• Source extract:
--------------------------------------------------

Unlike the Sobeys-Safeway deal where two grocery retail companies are being merged, the Loblaw-Shoppers deal provides less distribution synergy because of these differences between their distribution environments.

Let's take a closer look at the distribution infrastructure overlap between Loblaw Companies and Shopper Drug Mart.

Shoppers Drug Mart Distribution Infrastructure

The most recent information that I have is that Shoppers Drug Mart operates from five (5) distribution centres totaling 2.08 million square feet across Canada. From East to West:


  1. In Moncton, N.B., Shoppers operates from a 230,000-sq.-ft. distribution centre in the Moncton-Caledonia Industrial Estates. The facility was originally opened with 150,000-sq.-ft. in 1995 and was later expanded by 80,000-sq.-ft. in 2005. This facility services stores throughout the Maritimes.

  2. In Cornwall, Ont., Shoppers operates from a 550,000-sq.-ft. distribution centre that was opened in October, 2010. The facility services stores in Eastern Ontario and Quebec.

  3. In Mississauga, Ont., Shoppers operates from a 711,000-sq.-ft. distribution centre that services the Greater Toronto Area and Western Ontario. This facility was last expanded by 80,300-sq.-ft. in 2006.

--------------------------------------------------

Stored items from a collection:
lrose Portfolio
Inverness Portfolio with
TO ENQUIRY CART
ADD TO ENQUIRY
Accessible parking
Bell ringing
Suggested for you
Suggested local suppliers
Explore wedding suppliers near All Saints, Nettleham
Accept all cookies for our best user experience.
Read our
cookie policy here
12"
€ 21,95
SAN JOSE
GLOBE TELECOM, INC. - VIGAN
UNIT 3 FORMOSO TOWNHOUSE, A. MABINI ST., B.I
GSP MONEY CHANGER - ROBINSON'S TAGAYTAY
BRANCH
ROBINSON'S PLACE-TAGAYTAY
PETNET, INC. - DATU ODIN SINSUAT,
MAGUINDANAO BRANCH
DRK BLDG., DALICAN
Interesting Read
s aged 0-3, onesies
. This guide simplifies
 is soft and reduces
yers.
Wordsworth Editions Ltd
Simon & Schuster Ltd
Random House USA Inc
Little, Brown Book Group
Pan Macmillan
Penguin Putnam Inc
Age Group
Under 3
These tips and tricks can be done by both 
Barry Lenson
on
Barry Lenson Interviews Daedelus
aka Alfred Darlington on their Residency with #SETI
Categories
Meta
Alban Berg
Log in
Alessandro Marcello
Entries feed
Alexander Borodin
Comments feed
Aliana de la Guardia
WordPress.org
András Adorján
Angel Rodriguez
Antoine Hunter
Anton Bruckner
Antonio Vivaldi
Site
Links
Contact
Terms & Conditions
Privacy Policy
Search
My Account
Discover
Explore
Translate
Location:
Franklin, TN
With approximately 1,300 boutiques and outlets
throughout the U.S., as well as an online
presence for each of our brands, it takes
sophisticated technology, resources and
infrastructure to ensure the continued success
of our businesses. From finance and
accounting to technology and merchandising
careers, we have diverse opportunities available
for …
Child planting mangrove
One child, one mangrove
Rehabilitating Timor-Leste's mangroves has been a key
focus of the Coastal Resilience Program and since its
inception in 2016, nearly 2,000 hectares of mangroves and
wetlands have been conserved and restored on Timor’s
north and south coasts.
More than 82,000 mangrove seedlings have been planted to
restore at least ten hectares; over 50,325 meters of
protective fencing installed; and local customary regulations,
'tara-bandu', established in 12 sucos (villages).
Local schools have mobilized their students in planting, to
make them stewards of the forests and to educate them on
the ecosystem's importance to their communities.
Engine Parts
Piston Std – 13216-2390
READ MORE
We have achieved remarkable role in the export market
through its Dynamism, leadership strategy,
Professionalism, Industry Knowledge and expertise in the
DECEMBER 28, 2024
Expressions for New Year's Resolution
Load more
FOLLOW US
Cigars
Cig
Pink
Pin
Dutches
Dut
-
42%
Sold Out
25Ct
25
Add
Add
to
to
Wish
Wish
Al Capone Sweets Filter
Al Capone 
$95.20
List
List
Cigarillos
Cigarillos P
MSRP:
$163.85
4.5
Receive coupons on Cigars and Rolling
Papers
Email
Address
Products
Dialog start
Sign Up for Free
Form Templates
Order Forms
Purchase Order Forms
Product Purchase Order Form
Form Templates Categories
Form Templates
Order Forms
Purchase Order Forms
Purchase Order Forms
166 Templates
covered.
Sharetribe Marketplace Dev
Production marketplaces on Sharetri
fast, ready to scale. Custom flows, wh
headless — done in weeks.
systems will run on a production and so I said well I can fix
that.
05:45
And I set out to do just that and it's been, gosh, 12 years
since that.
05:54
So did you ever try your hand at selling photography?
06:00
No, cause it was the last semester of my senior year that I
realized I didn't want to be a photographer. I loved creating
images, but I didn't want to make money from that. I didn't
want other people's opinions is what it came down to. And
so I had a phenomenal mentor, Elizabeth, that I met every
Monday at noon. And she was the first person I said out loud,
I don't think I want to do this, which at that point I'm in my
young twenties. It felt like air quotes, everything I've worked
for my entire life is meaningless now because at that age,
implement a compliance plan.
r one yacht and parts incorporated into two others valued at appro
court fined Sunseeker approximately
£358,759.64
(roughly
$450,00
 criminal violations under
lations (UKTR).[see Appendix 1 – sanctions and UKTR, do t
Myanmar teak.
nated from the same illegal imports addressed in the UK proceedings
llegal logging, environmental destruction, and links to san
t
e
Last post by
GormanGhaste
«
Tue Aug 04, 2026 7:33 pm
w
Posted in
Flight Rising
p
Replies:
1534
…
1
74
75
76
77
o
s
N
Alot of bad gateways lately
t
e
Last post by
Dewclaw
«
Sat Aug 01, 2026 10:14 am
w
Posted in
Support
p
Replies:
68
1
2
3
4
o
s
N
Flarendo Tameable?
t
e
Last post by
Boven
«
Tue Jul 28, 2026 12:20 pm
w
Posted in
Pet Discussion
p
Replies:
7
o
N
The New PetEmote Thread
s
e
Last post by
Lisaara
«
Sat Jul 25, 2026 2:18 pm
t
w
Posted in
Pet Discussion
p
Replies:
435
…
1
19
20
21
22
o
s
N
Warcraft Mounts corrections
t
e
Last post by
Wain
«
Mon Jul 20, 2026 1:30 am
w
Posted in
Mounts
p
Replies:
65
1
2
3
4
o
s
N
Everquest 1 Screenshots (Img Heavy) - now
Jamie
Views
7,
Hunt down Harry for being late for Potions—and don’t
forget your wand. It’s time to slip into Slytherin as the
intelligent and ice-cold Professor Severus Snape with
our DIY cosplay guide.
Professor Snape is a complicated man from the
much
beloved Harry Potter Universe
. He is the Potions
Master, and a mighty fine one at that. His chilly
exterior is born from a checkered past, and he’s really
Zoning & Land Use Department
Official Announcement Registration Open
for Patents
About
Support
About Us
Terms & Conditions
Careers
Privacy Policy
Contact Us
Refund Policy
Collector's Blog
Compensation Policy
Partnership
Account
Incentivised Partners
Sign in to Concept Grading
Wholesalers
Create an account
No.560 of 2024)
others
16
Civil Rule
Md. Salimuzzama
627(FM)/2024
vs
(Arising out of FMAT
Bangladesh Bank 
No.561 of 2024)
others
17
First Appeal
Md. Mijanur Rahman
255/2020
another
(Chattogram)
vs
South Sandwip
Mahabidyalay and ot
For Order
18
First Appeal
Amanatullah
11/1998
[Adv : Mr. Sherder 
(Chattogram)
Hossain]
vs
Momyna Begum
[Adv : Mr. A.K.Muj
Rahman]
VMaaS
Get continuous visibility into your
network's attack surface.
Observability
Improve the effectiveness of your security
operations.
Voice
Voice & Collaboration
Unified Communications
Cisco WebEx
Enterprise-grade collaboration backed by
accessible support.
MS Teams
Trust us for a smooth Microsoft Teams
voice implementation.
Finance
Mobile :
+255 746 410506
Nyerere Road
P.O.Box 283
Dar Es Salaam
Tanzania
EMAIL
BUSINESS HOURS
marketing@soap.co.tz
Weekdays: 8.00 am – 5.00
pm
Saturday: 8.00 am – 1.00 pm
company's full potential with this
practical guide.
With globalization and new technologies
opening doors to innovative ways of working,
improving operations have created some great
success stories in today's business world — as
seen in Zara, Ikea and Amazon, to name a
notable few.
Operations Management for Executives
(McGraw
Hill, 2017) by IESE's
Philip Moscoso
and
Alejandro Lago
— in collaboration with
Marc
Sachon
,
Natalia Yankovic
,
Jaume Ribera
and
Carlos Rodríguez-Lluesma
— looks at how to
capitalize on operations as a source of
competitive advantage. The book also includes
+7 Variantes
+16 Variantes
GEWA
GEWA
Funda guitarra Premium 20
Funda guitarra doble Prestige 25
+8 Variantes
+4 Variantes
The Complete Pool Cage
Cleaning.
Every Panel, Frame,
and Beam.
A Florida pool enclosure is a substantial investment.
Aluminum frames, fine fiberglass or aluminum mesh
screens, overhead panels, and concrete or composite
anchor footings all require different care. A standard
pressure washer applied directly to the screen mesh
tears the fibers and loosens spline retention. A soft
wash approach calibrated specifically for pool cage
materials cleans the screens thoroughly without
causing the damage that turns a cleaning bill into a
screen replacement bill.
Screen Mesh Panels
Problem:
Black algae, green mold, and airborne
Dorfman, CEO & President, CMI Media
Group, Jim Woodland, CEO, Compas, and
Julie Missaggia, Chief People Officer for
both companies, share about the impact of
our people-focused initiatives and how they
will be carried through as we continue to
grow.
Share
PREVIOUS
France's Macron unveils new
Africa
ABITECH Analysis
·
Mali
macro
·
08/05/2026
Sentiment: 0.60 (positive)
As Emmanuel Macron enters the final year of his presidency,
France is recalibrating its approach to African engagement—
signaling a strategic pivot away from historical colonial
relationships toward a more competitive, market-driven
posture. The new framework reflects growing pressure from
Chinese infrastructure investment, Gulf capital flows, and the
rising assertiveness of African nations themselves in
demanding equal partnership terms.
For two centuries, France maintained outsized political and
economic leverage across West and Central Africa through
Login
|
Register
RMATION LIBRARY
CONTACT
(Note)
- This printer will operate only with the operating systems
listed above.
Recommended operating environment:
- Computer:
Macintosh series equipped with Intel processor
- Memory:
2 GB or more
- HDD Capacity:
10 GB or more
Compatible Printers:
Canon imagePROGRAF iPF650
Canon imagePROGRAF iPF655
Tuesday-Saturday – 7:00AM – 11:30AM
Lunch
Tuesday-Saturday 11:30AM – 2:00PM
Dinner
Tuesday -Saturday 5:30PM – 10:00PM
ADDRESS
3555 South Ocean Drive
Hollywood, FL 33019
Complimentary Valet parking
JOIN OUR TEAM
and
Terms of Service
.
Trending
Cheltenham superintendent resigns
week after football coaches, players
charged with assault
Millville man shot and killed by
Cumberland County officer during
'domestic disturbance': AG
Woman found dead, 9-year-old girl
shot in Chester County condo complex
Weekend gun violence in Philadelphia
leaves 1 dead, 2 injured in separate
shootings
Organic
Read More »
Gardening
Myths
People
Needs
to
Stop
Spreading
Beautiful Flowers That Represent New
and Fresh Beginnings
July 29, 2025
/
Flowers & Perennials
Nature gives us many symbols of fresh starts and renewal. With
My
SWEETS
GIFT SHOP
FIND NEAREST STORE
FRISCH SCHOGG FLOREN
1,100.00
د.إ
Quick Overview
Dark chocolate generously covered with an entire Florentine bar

--------------------------------------------------

• Problem set:
A) Answer the following questions using the passage on Shoppers Drug Mart distribution.
(i) What is the combined floor area of the distribution centres from which Shoppers Drug Mart operates?
(ii) In what month and year was the Cornwall distribution centre opened?
(iii) Which areas does the Mississauga facility service?
B) Continue the passage on Shoppers Drug Mart distribution from the point at which it ends.

• Numbered answers:
A)
(i) 2.08 million square feet
(ii) October 2010
(iii) The Greater Toronto Area and Western Ontario

B)
  4. In Calgary, Alta., Shoppers operates from a 415,000-sq.-ft. distribution centre in Airdrie that was last expanded in 2007. This facility services stores across Alberta, Saskatchewan and Manitoba.

  5. In Richmond, B.C., Shoppers services B.C. stores from a smaller 175,000-sq.-ft. facility.


It is our understanding is that all of the Shoppers Drug Mart distribution centres are outsourced to the third-party logistics firm Matrix Logistics Services, which is an operating division of Exel Logistics.

Loblaw Companies Distribution Infrastructure

The most recent information I have is that Loblaw operates from nineteen (19) distribution centres totaling 7.2 million square feet across Canada. Our information is a little dated so the figures may not be exact but they are close. From East to West, Loblaw's distribution centres are:


  1. In the Maritimes, Atlantic Wholesalers Ltd (a wholly owned food wholesale subsidiary of Loblaw Companies) operates two distribution centres in Moncton: A 118,000-sq.-ft. dry facility; and also a 185,000-sq.-ft. freezer/perishables facility which opened in 2010. As well, Atlantic Wholesalers operates a 215,000-sq.-ft. DC in Halifax, N.S.; and National Grocers operates a 125,000-sq.-ft. facility in Mount Pearl, N.L.

  2. In Quebec, Loblaw's Provigo subsidiary operates distribution centres in Boucherville, Laval, Loretteville, and Montreal (St-Laurent) totaling approximately 1.96 million sq. ft.

  3. In Ontario, Loblaw operates three main food distribution centres in: Ajax (1,035,000 sq. ft. full-line facility operated by Atlas Logistics Services that was last expanded in 2010); the Cambridge Maple Grove facility (828,000 sq. ft.); and National Grocers in Ottawa (372,600 sq. ft.).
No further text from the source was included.